The first time I walked into a classroom as a teaching assistant, the lead teacher handed me a stack of reading worksheets and said, “Table three needs you.” That was it. No orientation, no gradual introduction. Just five second-graders staring at me with pencils in their hands and questions I was supposed to know how to answer. I figured it out. But I remember thinking: somebody should have prepared me for this.
That is essentially what the NYSTCE ATAS exam exists to do—verify that the people standing next to teachers in classrooms actually have the foundational skills to be there.
What the ATAS Actually Tests
The Assessment of Teaching Assistant Skills is a 100-question, multiple-choice exam administered by the New York State Education Department as part of the teaching assistant certification process. You get three hours and need a scaled score of 220 to pass. It covers four areas: reading comprehension, writing, mathematics, and instructional support. The exam is not about pedagogy in the abstract—it is about whether you can read a passage and help a student understand it, whether you can write clearly enough to communicate with parents and staff, whether your math is solid enough to support a lesson, and whether you understand the basics of how classrooms function.
The exam fee is $54, which makes it one of the most affordable professional certifications in education. But the stakes are real. In New York, you cannot hold a teaching assistant certificate without passing it. And with the ATAS being retired and replaced by the NES Foundations of Classroom Support and Instruction exam after August 2026, candidates sitting for the current version are working against a deadline.
The Paraprofessional Shortage Nobody Talks About
Everyone knows about the teacher shortage. It makes headlines every September. What gets far less attention is the parallel crisis in paraprofessional staffing—teaching assistants, classroom aides, instructional support staff. These are the people who make inclusive classrooms possible. They work one-on-one with students who have learning disabilities. They translate for English language learners. They provide the extra set of hands that allows a teacher with 28 students to actually reach the five who are falling behind.
Schools serving low-income and rural communities are hit hardest. Heritage University, located on the Yakama Nation in central Washington—the only private institution in the country that is both a Hispanic-Serving Institution and a Non-Tribal Native American-Serving Institution—understands this workforce gap intimately. The communities it serves depend on paraprofessionals who reflect the cultural and linguistic backgrounds of the students in the room.
Getting Through the Exam
The ATAS is not a difficult exam by the standards of professional certification.
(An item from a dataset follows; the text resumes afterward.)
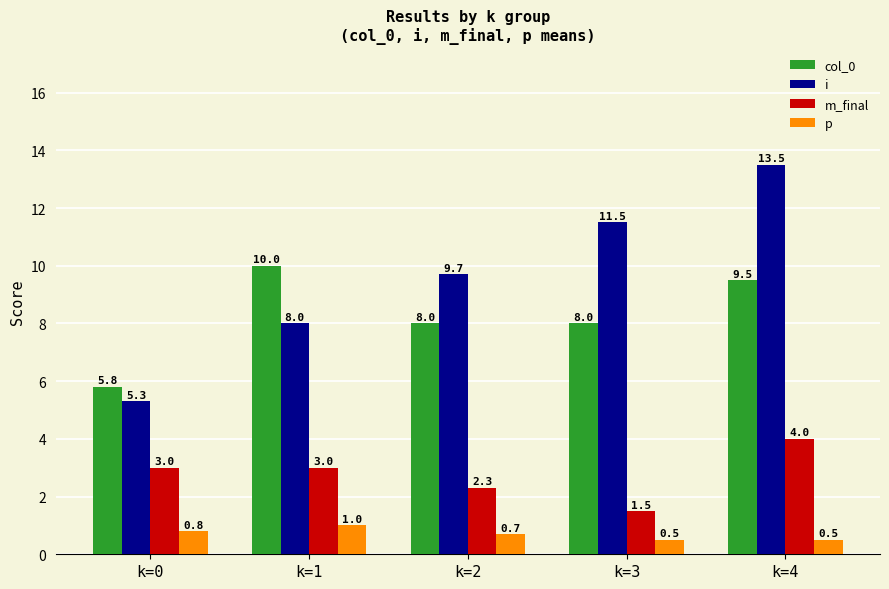

Is it true that p equals 0.5 at k=3?

True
But 77 percent of people who fail it report that the problem was not lack of knowledge—it was inability to apply their knowledge to the question format. The scenarios require you to choose the best instructional response, not just the correct factual answer. Working through a NYSTCE ATAS practice test before sitting for the real thing is the most efficient way to learn how the questions are structured and where the common traps are.
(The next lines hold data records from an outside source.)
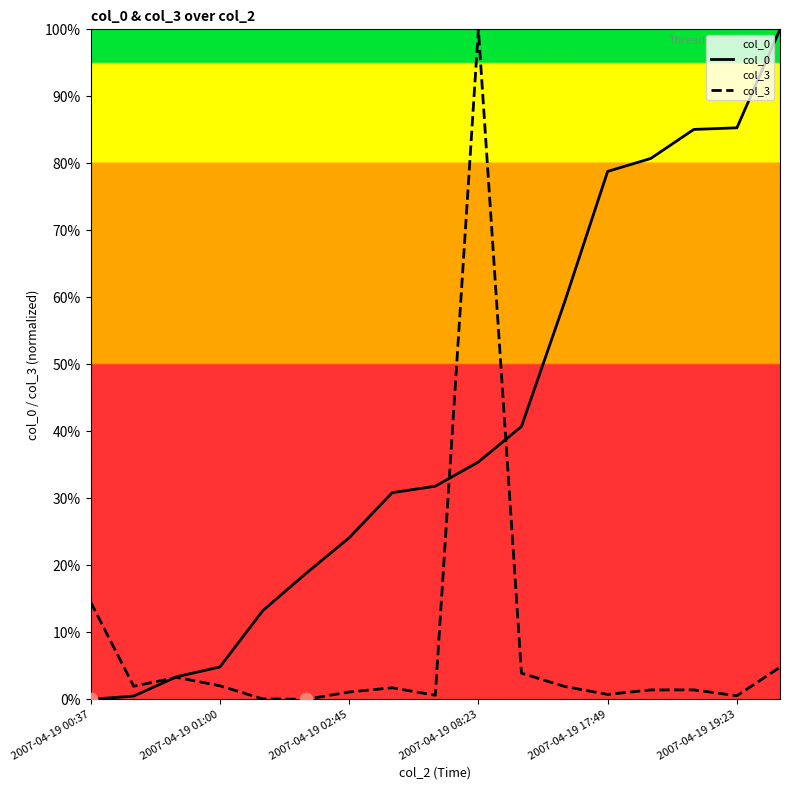

Which series has the largest total across all categories?

col_0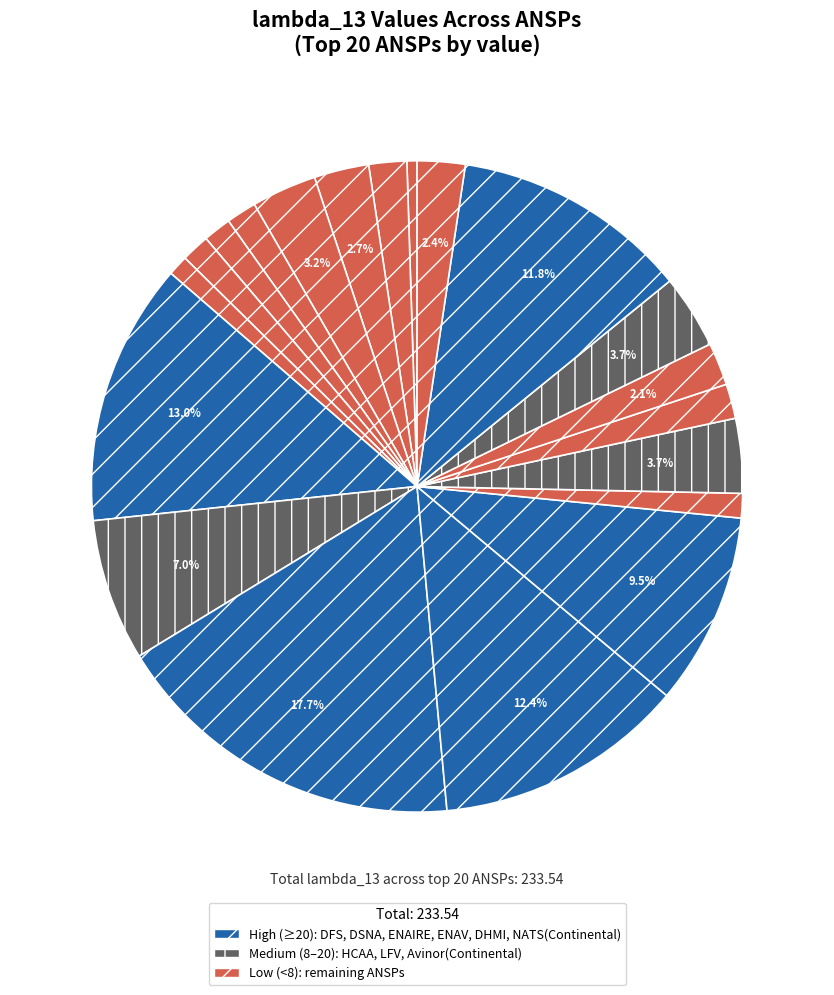

How many segments does this pie chart have?

20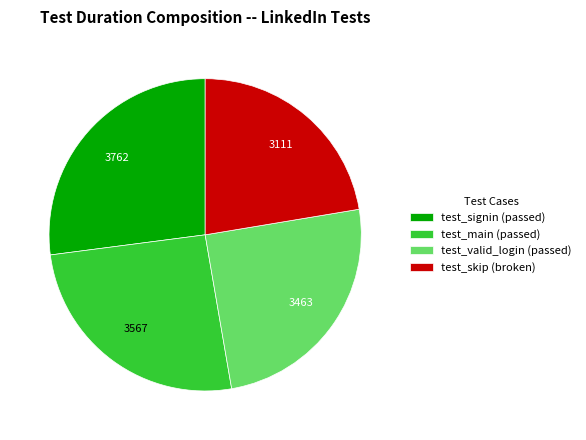

How many slices are in this pie chart?

4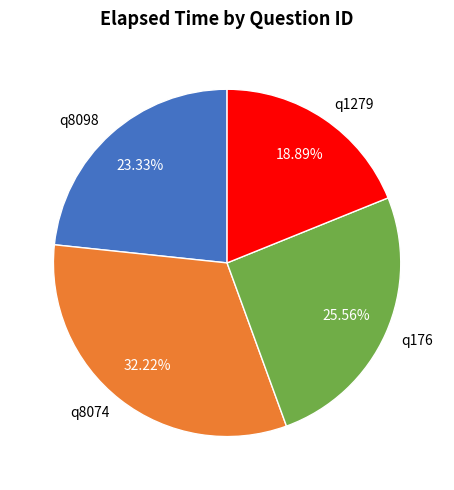

Is there any slice that represents more than half of the pie?

No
The instructional support section, in particular, trips people up. It does not ask you to recite classroom management theory. It gives you a scenario—a student is off task, a parent is frustrated, a lesson is not landing—and asks what the teaching assistant should do. The correct answer is almost always the one that supports the lead teacher’s plan rather than improvising your own. Understanding that hierarchy is what separates the people who pass from the people who have to retake it.
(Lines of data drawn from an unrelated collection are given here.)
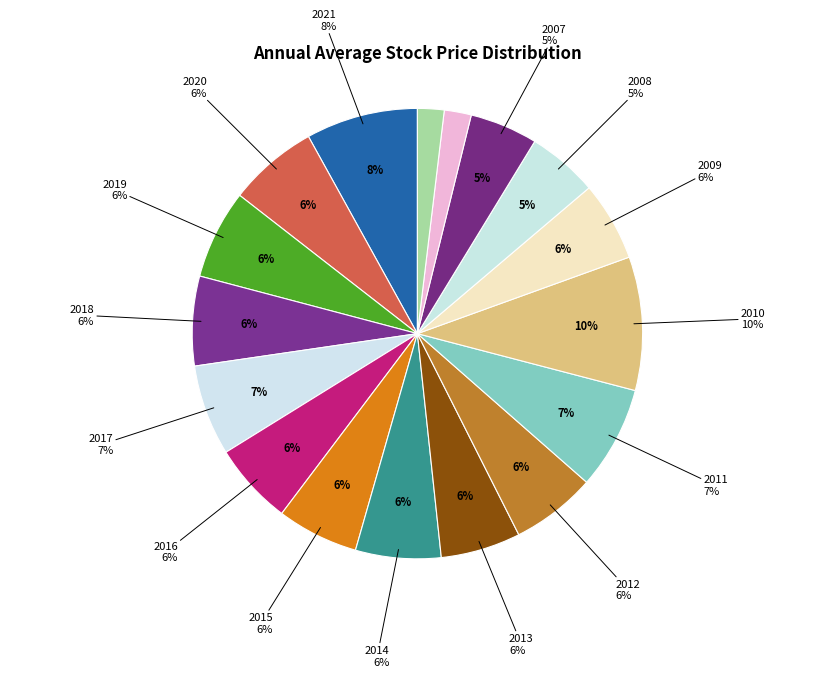

What is the change in value from 2018 to 2013?

-4.2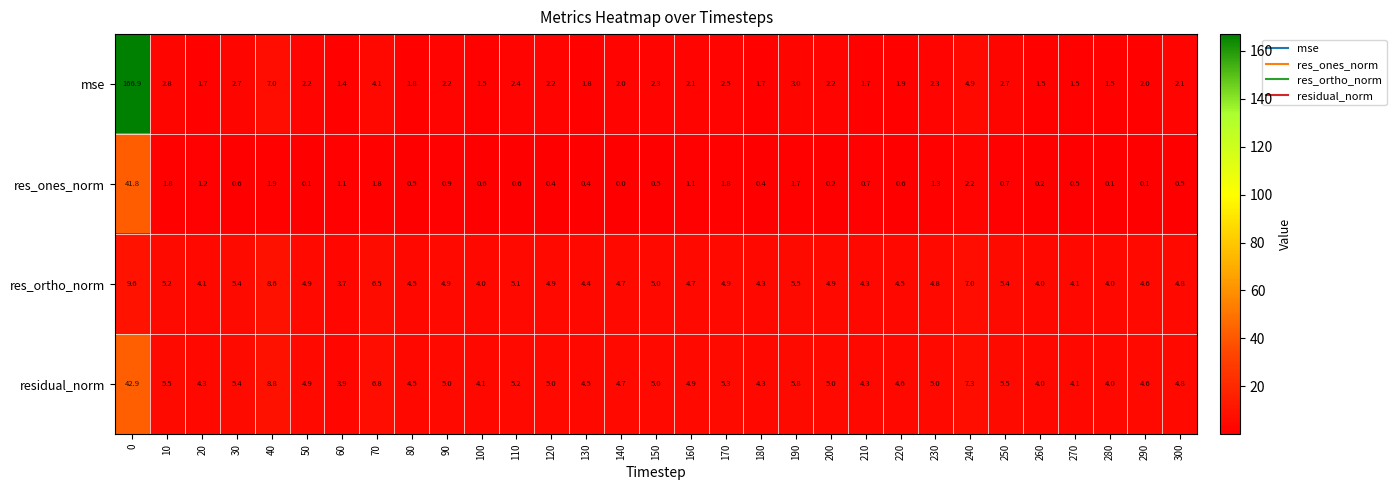

What is the greatest value displayed?

166.9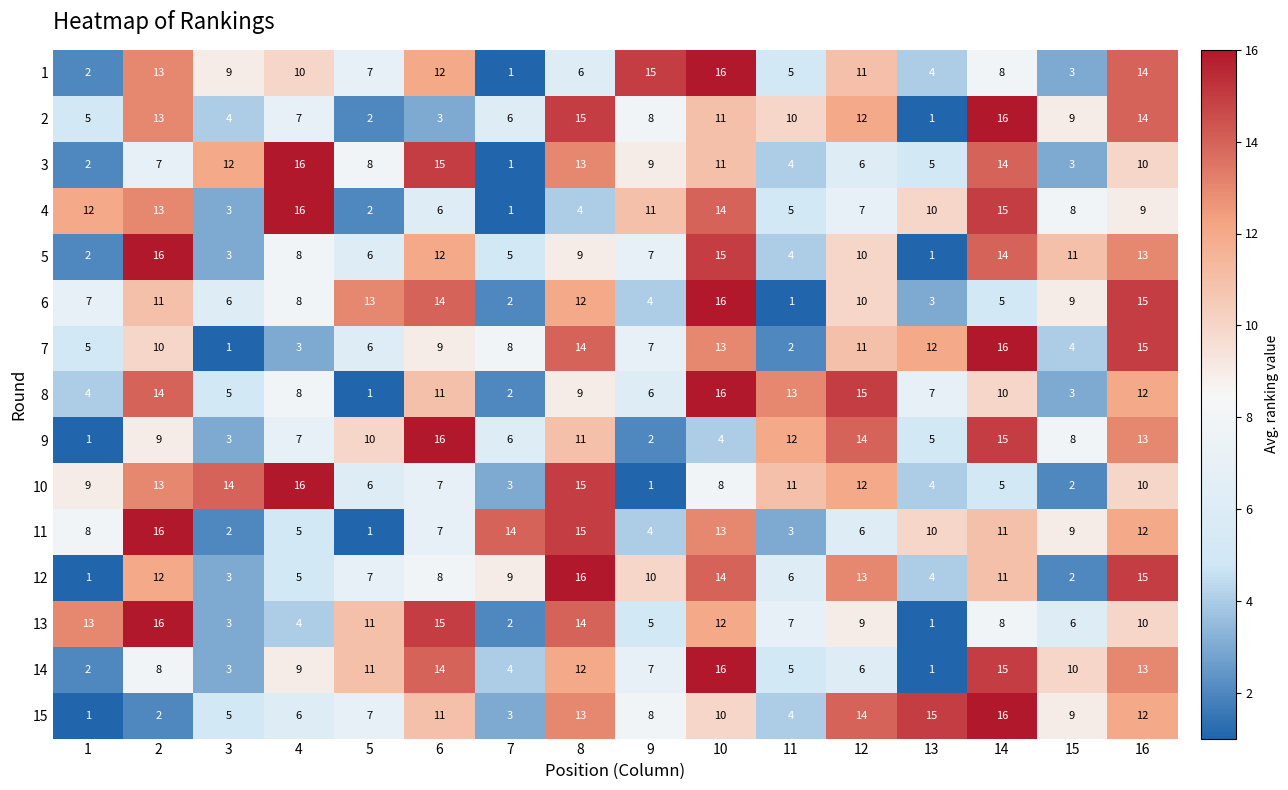

What is the difference between the maximum and minimum values in the 9 series?

15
A Certification That Opens More Doors Than People Realise
In New York, the initial teaching assistant certificate is valid for five years. It can be renewed indefinitely with 100 hours of continuing education. And the career path does not stop at TA. Many paraprofessionals use the credential as a stepping stone into full teaching certification, pursuing degree programmes while working in the schools that need them most. For institutions like Heritage University—where evening classes, financial aid, and community-rooted programmes are designed for working adults—that pathway is not hypothetical. It is the plan.
The Person Standing Next to the Teacher
My first year as a TA, I worked with a boy named Marco who spoke almost no English. His teacher was brilliant but stretched impossibly thin. I was the person who sat with Marco every morning and helped him decode the worksheets that were written for native speakers. I was not certified yet. I was figuring it out in real time. Looking back, I wish I had been better prepared—not just for Marco’s sake, but for mine. The ATAS does not make you a great teaching assistant. But it makes sure you start with the foundation to become one.